Daily sodium intake should be limited to <2,300 mg per day

The average American consumes about 3,400 mg of sodium per day. In order to meet the new guideline, most Americans will need to reduce their sodium intake by about 1,000 mg per day.

Tip: Most of the sodium we eat comes from processed foods and foods we eat at restaurants. Some of the biggest contributors are breads, deli meat, pizza, poultry, soups, sandwiches, cheese, pasta, meat with tomato sauce, and snacks.

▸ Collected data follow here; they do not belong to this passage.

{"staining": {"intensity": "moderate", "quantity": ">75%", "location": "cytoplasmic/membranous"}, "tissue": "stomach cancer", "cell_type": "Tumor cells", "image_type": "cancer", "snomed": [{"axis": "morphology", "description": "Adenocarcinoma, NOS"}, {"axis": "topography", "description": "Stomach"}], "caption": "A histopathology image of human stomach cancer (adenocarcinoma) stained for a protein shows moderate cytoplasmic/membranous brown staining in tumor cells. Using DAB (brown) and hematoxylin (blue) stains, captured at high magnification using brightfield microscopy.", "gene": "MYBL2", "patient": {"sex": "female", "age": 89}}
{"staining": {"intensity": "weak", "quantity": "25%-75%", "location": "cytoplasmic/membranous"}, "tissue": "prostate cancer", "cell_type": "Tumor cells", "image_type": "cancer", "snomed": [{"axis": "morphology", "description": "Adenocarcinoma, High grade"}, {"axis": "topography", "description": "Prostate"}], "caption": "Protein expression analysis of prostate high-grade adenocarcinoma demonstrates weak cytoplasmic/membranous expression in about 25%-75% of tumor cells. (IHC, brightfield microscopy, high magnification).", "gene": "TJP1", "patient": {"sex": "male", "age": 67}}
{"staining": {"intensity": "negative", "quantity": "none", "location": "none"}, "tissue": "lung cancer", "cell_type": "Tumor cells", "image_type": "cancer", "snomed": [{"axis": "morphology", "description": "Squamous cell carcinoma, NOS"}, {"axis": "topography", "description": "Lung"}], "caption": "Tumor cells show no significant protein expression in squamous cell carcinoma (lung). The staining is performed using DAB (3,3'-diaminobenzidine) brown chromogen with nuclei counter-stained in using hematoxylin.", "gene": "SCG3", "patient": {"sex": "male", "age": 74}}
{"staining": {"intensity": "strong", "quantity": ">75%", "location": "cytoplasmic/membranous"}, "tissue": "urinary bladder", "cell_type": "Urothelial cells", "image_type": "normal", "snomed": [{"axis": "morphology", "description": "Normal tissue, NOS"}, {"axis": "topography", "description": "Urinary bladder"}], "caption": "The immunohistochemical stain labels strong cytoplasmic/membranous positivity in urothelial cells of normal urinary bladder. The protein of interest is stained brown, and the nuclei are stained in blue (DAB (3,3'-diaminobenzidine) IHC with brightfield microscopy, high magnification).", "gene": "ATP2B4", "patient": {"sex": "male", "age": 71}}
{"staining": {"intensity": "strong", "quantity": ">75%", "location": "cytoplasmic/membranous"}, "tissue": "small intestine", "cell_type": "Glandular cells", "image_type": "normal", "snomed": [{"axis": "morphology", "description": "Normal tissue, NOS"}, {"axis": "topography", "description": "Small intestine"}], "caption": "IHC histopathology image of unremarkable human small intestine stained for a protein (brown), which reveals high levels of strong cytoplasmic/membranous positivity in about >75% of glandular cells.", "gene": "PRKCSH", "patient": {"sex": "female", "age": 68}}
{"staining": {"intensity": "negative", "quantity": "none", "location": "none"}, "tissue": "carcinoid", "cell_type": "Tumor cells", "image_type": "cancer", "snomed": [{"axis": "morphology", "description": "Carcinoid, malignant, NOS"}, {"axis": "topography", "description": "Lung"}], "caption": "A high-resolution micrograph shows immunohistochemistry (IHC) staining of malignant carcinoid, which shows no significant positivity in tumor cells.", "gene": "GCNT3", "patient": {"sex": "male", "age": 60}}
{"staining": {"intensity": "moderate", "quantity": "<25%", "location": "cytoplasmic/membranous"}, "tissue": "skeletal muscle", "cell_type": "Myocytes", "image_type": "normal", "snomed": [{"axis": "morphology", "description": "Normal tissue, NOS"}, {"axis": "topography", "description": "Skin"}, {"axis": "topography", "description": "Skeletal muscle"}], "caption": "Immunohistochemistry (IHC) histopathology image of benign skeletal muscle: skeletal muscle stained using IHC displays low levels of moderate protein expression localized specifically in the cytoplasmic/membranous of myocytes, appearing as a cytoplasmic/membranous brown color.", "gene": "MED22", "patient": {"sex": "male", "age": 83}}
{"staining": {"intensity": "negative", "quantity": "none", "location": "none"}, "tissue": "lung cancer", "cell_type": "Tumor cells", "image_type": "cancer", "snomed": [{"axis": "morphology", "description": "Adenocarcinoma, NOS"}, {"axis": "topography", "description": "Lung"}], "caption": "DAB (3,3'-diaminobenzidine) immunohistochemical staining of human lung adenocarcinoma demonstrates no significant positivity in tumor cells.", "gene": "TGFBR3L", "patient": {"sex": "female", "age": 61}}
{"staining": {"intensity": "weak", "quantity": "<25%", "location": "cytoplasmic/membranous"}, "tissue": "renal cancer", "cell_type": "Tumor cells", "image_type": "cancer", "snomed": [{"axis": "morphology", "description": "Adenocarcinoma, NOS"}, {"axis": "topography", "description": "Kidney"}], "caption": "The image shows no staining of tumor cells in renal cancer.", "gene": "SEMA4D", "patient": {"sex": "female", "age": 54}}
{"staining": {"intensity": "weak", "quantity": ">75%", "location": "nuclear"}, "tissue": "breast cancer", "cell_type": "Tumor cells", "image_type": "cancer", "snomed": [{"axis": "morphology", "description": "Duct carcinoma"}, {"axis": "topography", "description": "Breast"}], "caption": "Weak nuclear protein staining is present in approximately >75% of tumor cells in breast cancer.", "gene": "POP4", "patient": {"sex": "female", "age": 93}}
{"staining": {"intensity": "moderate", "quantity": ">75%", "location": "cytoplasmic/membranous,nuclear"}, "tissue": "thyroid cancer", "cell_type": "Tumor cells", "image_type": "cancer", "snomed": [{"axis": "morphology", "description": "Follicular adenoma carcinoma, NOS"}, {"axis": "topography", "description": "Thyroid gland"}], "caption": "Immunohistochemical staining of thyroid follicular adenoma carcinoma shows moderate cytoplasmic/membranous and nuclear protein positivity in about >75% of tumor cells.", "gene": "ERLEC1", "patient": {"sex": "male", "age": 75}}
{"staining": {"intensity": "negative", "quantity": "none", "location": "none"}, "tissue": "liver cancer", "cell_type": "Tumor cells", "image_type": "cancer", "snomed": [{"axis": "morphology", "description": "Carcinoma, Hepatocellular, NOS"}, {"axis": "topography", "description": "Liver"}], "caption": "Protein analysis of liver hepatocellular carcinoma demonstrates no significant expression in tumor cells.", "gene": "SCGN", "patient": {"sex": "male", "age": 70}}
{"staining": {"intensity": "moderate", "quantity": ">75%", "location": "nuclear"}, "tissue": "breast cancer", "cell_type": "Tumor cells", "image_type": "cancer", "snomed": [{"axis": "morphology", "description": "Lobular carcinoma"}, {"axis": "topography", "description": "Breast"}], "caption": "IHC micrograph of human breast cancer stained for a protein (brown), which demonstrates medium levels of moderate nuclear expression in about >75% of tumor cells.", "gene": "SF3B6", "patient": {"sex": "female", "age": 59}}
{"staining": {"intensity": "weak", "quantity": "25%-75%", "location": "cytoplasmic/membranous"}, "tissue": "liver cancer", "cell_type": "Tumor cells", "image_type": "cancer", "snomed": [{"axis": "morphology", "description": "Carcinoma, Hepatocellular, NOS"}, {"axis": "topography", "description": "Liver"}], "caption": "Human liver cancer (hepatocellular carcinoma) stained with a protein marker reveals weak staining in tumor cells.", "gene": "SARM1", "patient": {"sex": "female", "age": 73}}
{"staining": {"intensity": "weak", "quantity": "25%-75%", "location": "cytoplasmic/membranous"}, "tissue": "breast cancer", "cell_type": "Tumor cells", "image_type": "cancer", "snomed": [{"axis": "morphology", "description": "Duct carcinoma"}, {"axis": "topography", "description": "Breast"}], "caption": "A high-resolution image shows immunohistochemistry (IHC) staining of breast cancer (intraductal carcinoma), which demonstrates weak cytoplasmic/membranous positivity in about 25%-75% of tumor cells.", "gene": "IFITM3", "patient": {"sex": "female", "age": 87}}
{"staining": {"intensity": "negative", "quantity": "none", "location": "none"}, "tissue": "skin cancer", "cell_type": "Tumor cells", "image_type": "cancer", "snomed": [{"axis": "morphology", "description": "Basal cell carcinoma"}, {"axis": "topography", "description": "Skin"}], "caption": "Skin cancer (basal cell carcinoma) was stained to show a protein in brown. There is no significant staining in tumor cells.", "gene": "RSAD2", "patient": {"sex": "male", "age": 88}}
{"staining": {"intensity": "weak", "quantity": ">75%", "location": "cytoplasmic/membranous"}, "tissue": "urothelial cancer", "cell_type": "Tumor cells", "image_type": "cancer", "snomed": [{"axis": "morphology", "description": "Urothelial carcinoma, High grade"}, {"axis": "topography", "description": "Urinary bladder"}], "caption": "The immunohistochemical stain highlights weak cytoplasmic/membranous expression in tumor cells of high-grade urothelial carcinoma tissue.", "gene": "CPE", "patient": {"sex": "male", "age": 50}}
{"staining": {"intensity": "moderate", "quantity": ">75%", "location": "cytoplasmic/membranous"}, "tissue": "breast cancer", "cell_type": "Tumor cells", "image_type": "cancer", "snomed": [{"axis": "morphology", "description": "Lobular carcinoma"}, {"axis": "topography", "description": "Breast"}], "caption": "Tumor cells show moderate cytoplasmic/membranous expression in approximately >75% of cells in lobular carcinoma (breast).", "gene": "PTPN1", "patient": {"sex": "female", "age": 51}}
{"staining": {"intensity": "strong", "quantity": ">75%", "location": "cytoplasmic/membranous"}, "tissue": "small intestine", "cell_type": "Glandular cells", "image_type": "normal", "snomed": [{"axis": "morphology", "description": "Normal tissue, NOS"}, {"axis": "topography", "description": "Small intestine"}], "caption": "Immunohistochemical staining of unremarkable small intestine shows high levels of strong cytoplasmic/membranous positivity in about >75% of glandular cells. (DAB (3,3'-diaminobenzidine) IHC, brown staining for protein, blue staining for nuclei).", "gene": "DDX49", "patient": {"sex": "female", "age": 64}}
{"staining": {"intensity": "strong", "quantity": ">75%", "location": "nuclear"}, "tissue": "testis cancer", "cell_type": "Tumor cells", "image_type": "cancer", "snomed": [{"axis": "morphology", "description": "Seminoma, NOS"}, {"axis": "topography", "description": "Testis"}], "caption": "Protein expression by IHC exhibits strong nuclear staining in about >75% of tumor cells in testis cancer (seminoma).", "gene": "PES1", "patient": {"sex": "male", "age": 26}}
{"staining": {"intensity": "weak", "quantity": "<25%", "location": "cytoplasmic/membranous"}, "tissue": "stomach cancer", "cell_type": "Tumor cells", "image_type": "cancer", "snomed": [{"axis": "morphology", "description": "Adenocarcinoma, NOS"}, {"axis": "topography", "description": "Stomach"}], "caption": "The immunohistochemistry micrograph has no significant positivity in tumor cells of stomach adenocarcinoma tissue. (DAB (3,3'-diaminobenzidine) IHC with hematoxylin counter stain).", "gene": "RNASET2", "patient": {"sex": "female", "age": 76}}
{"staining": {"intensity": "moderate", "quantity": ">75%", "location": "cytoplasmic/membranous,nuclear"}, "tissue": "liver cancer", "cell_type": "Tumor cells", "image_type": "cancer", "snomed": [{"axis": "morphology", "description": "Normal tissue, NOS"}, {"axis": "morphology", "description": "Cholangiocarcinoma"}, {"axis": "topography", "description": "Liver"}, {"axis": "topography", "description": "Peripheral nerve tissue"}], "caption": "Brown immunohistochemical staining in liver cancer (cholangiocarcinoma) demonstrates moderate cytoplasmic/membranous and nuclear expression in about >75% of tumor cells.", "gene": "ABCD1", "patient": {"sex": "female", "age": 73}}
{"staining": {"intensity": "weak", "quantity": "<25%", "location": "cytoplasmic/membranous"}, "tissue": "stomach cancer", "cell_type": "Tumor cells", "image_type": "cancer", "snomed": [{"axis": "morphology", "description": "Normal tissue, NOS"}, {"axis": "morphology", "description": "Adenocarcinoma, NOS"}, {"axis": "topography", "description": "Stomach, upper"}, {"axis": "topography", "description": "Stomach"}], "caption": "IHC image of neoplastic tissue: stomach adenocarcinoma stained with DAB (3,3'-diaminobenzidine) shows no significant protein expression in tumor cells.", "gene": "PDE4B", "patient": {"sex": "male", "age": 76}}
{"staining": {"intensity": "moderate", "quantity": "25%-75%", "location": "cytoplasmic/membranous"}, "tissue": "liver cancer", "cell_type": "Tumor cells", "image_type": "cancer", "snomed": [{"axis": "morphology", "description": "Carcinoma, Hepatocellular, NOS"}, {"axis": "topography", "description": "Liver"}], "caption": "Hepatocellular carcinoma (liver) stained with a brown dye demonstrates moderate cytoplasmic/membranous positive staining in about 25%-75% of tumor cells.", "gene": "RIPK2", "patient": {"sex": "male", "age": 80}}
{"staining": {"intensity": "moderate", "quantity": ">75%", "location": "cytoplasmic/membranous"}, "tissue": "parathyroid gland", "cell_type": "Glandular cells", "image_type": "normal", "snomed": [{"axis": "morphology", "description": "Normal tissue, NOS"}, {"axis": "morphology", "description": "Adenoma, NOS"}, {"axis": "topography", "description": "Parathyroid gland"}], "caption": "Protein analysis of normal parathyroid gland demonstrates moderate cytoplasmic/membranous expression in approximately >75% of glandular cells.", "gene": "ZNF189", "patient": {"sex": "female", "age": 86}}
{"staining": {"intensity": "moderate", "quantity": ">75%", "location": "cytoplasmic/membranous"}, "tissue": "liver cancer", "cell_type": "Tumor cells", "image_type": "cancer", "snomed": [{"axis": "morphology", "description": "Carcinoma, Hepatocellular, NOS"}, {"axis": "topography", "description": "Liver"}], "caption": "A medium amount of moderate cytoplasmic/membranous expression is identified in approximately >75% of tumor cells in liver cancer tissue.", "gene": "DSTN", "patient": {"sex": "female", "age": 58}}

The daily recommended limit of dietary cholesterol has been lifted

The recommendation to limit dietary cholesterol from sources such as eggs or shrimp, has been lifted. This is in light of research that indicates that limiting cholesterol rich foods will not reduce levels of artery clogging, LDL blood cholesterol. Research demonstrates that a diet too high in carbohydrates may actually be the culprit linked to higher LDL levels.

What’s missing?

Many health and nutrition experts agree that the limited consumption of sugar and saturated fat is too broad. Through research, we know that red meat, particularly, should be limited due to its link with heart disease and certain cancers. We also know that sugar sweetened beverages have been linked with obesity and related diseases such as heart disease and type 2 diabetes.  Yet, the new guidelines make no mention of limiting red meat or sugar sweetened beverages, specifically. This, even in spite of recommendations from the World Health Organization to limit both of these. Arguably, these recommendations are left out of the U.S. guidelines thanks to the strong lobbying power of the meat and sugar industries.